■ PROBLEM TO SOLVE
Whatever appears in the data below, copy it exactly.

** RECORD EXTRACTS follows **

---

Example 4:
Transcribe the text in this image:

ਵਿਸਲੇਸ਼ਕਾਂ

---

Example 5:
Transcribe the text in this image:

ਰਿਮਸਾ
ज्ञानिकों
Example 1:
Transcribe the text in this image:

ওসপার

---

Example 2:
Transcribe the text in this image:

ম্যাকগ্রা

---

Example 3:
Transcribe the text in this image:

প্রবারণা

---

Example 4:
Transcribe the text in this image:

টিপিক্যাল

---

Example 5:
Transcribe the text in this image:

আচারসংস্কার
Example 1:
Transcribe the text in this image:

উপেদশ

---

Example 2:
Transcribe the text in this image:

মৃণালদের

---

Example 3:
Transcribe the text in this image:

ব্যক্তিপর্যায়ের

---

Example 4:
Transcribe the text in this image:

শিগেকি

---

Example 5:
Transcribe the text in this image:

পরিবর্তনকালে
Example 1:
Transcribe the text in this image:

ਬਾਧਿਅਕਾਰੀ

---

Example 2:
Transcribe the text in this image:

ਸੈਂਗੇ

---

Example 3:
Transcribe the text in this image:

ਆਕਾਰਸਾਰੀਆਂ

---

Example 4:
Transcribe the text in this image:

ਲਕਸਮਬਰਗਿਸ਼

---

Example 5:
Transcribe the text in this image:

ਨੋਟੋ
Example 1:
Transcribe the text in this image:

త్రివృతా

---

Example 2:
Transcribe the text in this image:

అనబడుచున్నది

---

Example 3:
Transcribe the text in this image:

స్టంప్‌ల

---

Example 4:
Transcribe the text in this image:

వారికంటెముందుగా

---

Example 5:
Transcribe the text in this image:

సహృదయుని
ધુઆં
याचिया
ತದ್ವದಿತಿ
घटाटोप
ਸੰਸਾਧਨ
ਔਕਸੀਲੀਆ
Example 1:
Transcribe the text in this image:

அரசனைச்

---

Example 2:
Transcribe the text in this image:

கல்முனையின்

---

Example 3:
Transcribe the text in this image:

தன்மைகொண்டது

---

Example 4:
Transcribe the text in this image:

** End of RECORD EXTRACTS **

■ TASK OUTPUT
---

Example 4:
Transcribe the text in this image:

ਵਿਸਲੇਸ਼ਕਾਂ

---

Example 5:
Transcribe the text in this image:

ਰਿਮਸਾ
ज्ञानिकों
Example 1:
Transcribe the text in this image:

ওসপার

---

Example 2:
Transcribe the text in this image:

ম্যাকগ্রা

---

Example 3:
Transcribe the text in this image:

প্রবারণা

---

Example 4:
Transcribe the text in this image:

টিপিক্যাল

---

Example 5:
Transcribe the text in this image:

আচারসংস্কার
Example 1:
Transcribe the text in this image:

উপেদশ

---

Example 2:
Transcribe the text in this image:

মৃণালদের

---

Example 3:
Transcribe the text in this image:

ব্যক্তিপর্যায়ের

---

Example 4:
Transcribe the text in this image:

শিগেকি

---

Example 5:
Transcribe the text in this image:

পরিবর্তনকালে
Example 1:
Transcribe the text in this image:

ਬਾਧਿਅਕਾਰੀ

---

Example 2:
Transcribe the text in this image:

ਸੈਂਗੇ

---

Example 3:
Transcribe the text in this image:

ਆਕਾਰਸਾਰੀਆਂ

---

Example 4:
Transcribe the text in this image:

ਲਕਸਮਬਰਗਿਸ਼

---

Example 5:
Transcribe the text in this image:

ਨੋਟੋ
Example 1:
Transcribe the text in this image:

త్రివృతా

---

Example 2:
Transcribe the text in this image:

అనబడుచున్నది

---

Example 3:
Transcribe the text in this image:

స్టంప్‌ల

---

Example 4:
Transcribe the text in this image:

వారికంటెముందుగా

---

Example 5:
Transcribe the text in this image:

సహృదయుని
ધુઆં
याचिया
ತದ್ವದಿತಿ
घटाटोप
ਸੰਸਾਧਨ
ਔਕਸੀਲੀਆ
Example 1:
Transcribe the text in this image:

அரசனைச்

---

Example 2:
Transcribe the text in this image:

கல்முனையின்

---

Example 3:
Transcribe the text in this image:

தன்மைகொண்டது

---

Example 4:
Transcribe the text in this image:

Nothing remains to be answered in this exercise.